Фардаан расстроенно вздохнул.
— А чего вдруг он тебе понадобился? — помедлив, все-таки поинтересовался Раниш.
— Да так, дело к нему есть, — загадочно улыбнулся незнакомец.
— Хочешь тоже рассказать ему сказку? — неуместно пошутил Раниш, однако Фардаан не обиделся, продолжая искренне улыбаться.
— Теперь моя часть уговора, — вдруг ласково произнес незнакомец и детально поведал Ранишу, как дойти с помощью ориентиров до Уулэ — крупного поселения, расположенного в пышном оазисе, где находится храм Даише, божеству плодородия и охоты.
— А если я собьюсь с пути? — нахмурившись, спросил паломник.
— Не собьешься.
После этого Фардаан — чудо, появившееся из неоткуда и поведавшее ему фантастическую историю о далеком прошлом, — решил переночевать у костра Раниша. Паломник не знал: верить этой сказке или нет… Все было слишком странно и необычно. Конечно, Раниш не был экспертом в этой области, да и вообще религиозным не особо-то и мог себя назвать, совершая паломничество только потому, что таковым является древний обычай в его селении: наследник племенного вождя должен, достигнув совершеннолетия, совершить в одиночку паломничество в пять святых мест Дальнего Востока. Если он вернется целым и невредимым, то будет по праву считаться достойным места своего отца. Раниш всегда считал это чушью, да только против обычая не попрешь. Особенно на Дальнем Востоке, где все это настолько превозносится, что аж с души воротит: что кочевники, что оседлое население…
Ночью, проснувшись из-за позыва природы, Раниша посетила наглая идея пристать к незнакомцу, спавшему неподалеку, и соблазнить его на один раз. Вот только паломник, несильно ударив себя ладонью по щеке, тут же отогнал гнусную мысль: во-первых, стыдно признать, но в жизни он никогда еще не пробовал… такое, а, во-вторых, это было бы слишком неблагодарно по отношению к «Фардаану».
Проснувшись ранним утром, Раниш не обнаружил рядом путника, вероятно, ушедшего, пока тот спал. Паломник не знал, что ему делать: последовать ли совету незнакомца, то ли приснившегося ему, то ли действительно сидевшего с ним прошлой ночью у костра.
«Что ж, ладно, доверюсь его словам, — в итоге мысленно сказал себе Раниш, — все равно плутаю».
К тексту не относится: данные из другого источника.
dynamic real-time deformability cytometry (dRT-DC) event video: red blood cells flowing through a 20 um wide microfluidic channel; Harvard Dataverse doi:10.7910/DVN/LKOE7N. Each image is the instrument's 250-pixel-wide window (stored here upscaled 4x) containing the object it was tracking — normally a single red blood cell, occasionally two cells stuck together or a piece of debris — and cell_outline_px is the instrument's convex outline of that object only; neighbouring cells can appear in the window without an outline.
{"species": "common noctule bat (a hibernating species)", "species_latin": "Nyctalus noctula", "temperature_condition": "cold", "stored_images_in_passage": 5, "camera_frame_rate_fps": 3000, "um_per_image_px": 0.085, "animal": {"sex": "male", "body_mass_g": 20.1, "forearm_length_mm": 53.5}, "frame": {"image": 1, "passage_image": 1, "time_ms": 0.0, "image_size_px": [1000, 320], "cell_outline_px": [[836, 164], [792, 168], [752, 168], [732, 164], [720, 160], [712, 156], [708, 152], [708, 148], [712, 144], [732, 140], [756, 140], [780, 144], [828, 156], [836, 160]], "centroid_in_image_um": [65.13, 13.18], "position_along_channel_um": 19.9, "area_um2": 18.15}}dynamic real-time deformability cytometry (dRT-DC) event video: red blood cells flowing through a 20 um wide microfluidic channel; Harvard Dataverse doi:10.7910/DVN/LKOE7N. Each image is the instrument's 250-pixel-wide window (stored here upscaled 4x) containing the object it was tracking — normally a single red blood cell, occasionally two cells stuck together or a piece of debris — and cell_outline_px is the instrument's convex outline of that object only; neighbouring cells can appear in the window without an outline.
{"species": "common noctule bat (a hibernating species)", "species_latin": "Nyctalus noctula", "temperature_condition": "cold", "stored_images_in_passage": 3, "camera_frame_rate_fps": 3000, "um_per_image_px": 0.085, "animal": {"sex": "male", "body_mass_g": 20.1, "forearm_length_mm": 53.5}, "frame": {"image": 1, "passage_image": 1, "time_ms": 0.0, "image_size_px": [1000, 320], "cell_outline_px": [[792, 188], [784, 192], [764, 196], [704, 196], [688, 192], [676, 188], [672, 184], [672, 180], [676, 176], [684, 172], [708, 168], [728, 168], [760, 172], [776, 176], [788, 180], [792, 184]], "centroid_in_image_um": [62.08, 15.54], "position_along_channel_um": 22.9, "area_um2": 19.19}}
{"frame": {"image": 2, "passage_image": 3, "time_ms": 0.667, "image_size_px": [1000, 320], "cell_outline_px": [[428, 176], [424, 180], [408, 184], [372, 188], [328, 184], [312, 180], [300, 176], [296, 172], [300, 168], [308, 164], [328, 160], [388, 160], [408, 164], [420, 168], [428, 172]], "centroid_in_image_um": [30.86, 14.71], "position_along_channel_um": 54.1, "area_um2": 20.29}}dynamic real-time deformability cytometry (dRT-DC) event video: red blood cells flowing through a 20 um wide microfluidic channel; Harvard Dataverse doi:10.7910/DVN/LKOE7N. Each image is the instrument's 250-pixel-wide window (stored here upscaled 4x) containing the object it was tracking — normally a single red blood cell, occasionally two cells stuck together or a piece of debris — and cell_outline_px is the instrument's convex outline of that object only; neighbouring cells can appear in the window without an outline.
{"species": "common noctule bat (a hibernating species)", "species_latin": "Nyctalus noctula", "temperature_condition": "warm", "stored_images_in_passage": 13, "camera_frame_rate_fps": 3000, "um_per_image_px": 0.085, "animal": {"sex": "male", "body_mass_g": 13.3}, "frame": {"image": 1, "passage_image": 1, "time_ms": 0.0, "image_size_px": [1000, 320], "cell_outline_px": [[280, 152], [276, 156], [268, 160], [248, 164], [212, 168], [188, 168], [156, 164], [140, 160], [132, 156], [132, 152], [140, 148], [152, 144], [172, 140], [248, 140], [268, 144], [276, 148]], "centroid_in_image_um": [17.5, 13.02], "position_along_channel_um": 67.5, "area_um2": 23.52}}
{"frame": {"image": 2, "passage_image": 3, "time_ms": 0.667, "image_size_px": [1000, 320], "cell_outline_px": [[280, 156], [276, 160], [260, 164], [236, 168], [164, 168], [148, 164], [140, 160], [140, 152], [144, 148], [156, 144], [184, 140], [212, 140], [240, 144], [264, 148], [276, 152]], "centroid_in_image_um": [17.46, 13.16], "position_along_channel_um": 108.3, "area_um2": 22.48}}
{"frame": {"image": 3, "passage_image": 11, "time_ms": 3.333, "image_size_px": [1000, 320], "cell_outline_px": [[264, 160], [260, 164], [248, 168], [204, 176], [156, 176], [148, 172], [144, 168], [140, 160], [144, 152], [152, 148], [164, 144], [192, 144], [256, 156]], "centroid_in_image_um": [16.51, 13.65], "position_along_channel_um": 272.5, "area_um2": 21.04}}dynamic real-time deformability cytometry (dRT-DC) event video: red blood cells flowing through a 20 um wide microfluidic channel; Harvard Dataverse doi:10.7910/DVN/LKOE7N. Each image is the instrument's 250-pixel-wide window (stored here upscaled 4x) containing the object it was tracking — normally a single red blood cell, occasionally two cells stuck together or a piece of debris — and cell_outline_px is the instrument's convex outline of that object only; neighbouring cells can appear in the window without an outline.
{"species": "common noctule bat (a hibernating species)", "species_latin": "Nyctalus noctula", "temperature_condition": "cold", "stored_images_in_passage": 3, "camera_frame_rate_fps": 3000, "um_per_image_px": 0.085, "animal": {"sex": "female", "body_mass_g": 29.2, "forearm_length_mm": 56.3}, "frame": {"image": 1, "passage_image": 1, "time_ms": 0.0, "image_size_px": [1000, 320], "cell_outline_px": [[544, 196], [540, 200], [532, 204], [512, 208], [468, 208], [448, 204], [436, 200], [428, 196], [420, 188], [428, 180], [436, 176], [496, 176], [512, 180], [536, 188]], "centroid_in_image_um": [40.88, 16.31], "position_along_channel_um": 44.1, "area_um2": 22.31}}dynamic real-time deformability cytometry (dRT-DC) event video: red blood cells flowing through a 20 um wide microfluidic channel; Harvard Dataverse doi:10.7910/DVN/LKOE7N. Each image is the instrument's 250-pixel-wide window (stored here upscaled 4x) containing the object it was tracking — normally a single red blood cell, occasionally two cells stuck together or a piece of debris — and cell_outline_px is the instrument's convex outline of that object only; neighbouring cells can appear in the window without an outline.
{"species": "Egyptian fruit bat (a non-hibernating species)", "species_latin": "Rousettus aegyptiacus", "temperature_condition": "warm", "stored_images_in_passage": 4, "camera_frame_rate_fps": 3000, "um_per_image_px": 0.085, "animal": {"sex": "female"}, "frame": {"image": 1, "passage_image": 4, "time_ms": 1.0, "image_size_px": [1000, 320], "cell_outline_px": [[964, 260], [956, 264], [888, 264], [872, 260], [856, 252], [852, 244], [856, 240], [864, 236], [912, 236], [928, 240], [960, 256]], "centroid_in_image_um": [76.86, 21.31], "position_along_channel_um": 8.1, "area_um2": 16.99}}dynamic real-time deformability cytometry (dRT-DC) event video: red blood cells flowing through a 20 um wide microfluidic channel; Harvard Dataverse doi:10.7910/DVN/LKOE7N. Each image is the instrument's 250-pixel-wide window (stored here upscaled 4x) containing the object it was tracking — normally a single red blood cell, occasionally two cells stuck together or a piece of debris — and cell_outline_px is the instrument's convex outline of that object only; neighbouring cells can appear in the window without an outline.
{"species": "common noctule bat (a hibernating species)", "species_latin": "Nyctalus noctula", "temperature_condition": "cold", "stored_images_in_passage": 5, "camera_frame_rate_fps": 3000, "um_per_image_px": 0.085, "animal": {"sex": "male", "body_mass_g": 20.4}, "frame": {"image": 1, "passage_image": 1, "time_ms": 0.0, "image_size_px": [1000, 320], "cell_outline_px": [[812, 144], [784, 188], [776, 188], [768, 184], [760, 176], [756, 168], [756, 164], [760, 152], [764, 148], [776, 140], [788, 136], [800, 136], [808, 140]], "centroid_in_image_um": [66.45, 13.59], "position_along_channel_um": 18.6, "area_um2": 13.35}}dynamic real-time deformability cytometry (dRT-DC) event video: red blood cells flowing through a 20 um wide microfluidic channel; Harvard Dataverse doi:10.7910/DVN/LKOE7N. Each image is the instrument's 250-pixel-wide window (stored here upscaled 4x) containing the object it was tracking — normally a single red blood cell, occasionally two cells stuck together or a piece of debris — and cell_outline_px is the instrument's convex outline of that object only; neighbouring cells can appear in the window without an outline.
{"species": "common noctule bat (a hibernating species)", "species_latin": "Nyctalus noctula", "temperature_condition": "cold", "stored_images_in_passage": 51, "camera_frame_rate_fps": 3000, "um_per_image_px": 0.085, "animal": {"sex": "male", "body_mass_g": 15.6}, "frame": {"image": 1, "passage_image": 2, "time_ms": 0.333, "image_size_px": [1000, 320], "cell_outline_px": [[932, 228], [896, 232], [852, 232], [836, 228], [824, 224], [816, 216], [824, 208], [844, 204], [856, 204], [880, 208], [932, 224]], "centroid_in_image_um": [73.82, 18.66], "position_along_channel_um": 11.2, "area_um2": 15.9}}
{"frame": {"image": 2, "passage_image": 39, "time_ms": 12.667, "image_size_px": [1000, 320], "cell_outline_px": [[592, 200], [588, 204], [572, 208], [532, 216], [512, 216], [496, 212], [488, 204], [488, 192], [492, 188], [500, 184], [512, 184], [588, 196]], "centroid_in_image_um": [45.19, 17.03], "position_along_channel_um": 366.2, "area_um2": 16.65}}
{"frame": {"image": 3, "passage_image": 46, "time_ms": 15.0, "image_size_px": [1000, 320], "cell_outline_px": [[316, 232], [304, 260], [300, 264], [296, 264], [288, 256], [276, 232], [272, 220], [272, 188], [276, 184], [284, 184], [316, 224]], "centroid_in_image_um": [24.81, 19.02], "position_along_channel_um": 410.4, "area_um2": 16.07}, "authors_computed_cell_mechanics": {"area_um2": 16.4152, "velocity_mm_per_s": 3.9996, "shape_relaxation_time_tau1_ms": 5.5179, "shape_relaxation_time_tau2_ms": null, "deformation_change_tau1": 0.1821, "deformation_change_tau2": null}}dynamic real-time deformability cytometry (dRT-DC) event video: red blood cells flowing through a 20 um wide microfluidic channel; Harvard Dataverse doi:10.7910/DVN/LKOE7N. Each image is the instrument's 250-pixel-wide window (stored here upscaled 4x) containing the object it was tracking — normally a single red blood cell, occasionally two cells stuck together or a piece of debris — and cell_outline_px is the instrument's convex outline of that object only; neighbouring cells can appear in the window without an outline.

И, следуя ориентирам Фардаана, набрел на нужный ему оазис.
Кто ж знал, что почти год спустя они снова встретятся — когда Раниш будет уже не паломником, а переводчиком, нанятым господином с Запада, Дэвидом Роули. Молодой человек, прибывший на Ближний Восток в поисках лучшего заработка для себя и своего племени, и сам не верил, что получит такую работенку: его наняли чуть ли не в последний момент — после того, как предшественник, прибывший с господином из западной страны, вдруг слег с лихорадкой. Вот и пригодилось то, что в детстве матушка, бывшая родом из этих мест, принуждала сына учить родной язык, а также насильно водила обучаться к странному дядьке с Запада, на добрые десять лет поселившегося в их доме с целью, как он выразился, изучения и документирования местных обычаев и особенностей культуры.